2023 , Zapata M. , Vargas V. , Cagua A. , Alvarez D. , Vallejo B. , Madrenas J.

Spiking Neural Networks (SNN) are characterized by their brain-inspired biological computing paradigm. Large-scale hardware platforms are reported, where computational cost, connectivity, number of neurons and synapses, speed, configurability, and monitoring restriction, are some of the main concerns. Analog approaches are limited by their low flexibility and the amount of time and resources spent on prototype development design and implementation. On the other hand, the digital SNN platform based on System on Chip (SoC) offers the advantage of the Field-programmable Gate Array (FPGA) technology, along with a powerful Advanced RISC Machine (ARM) processor in the same chip, that can be used for peripheral control and high-bandwidth direct memory access. This paper presents a monitoring tool developed in Python that receives spike data from a large-scale SNN architecture called Hardware Emulator of Evolvable Neural System for Spiking Neural Network (HEENS) in order to on-line display in a dynamic raster plot in real-time.
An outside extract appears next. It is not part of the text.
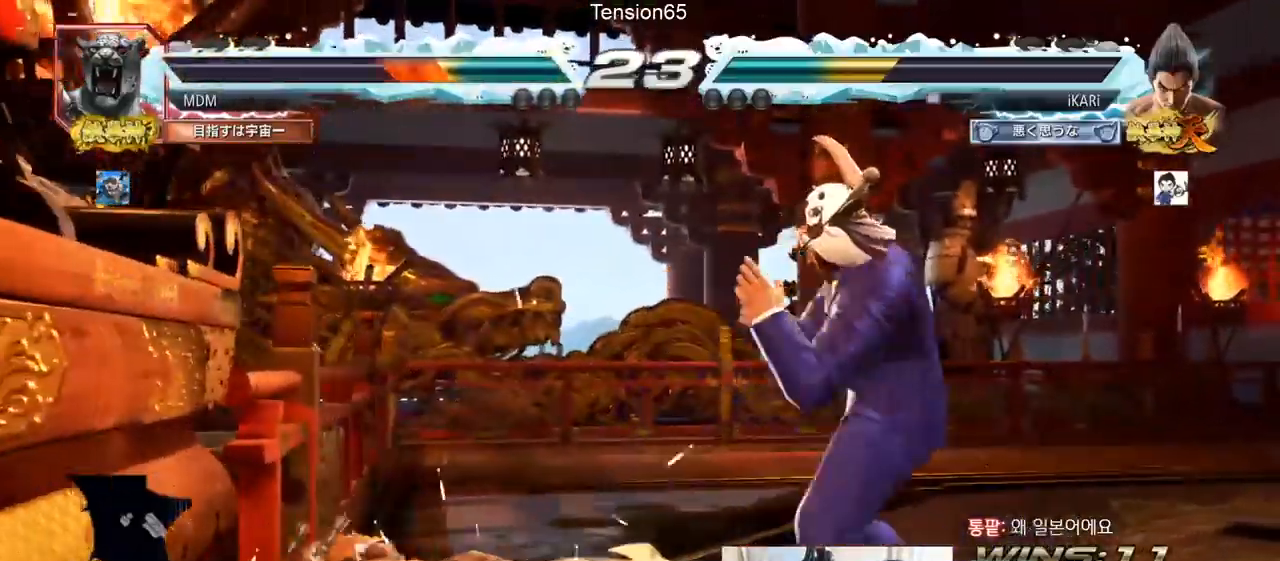
{"buttons": ["TRIANGLE"], "left_stick": "down-left", "events": [[67, "left_stick", "down-left"], [84, "CIRCLE", "down"], [117, "CIRCLE", "up"], [184, "SQUARE", "down"], [234, "SQUARE", "up"], [484, "TRIANGLE", "down"]]}
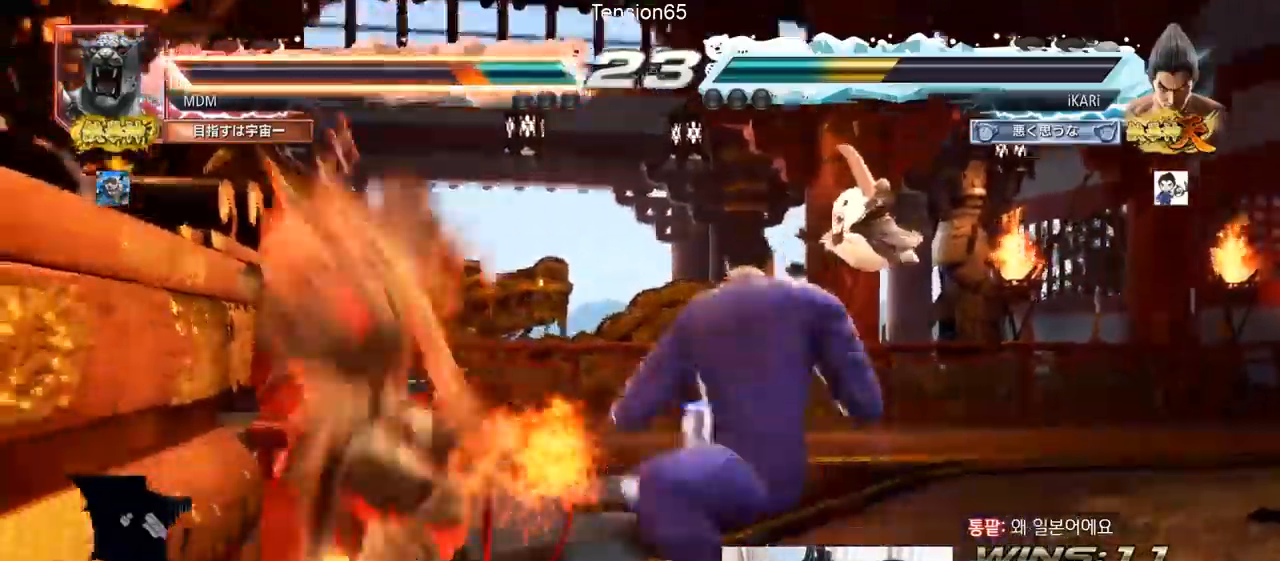
{"buttons": [], "left_stick": "center"}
It is also possible to create a plain text file (.txt) with the entire spike activity with the aim to be analyzed offline. Overall, the monitoring tool and the HEENS functionalities working together show great potential for an end-user to bring up a neural application and monitor its evolution introducing a low delay, since a FIFO is used to temporarily store the incoming spikes to give the processor time to transmit data to the PC through Ethernet bus, without affecting the neural network execution. © 2023, The Author(s), under exclusive license to Springer Nature Switzerland AG.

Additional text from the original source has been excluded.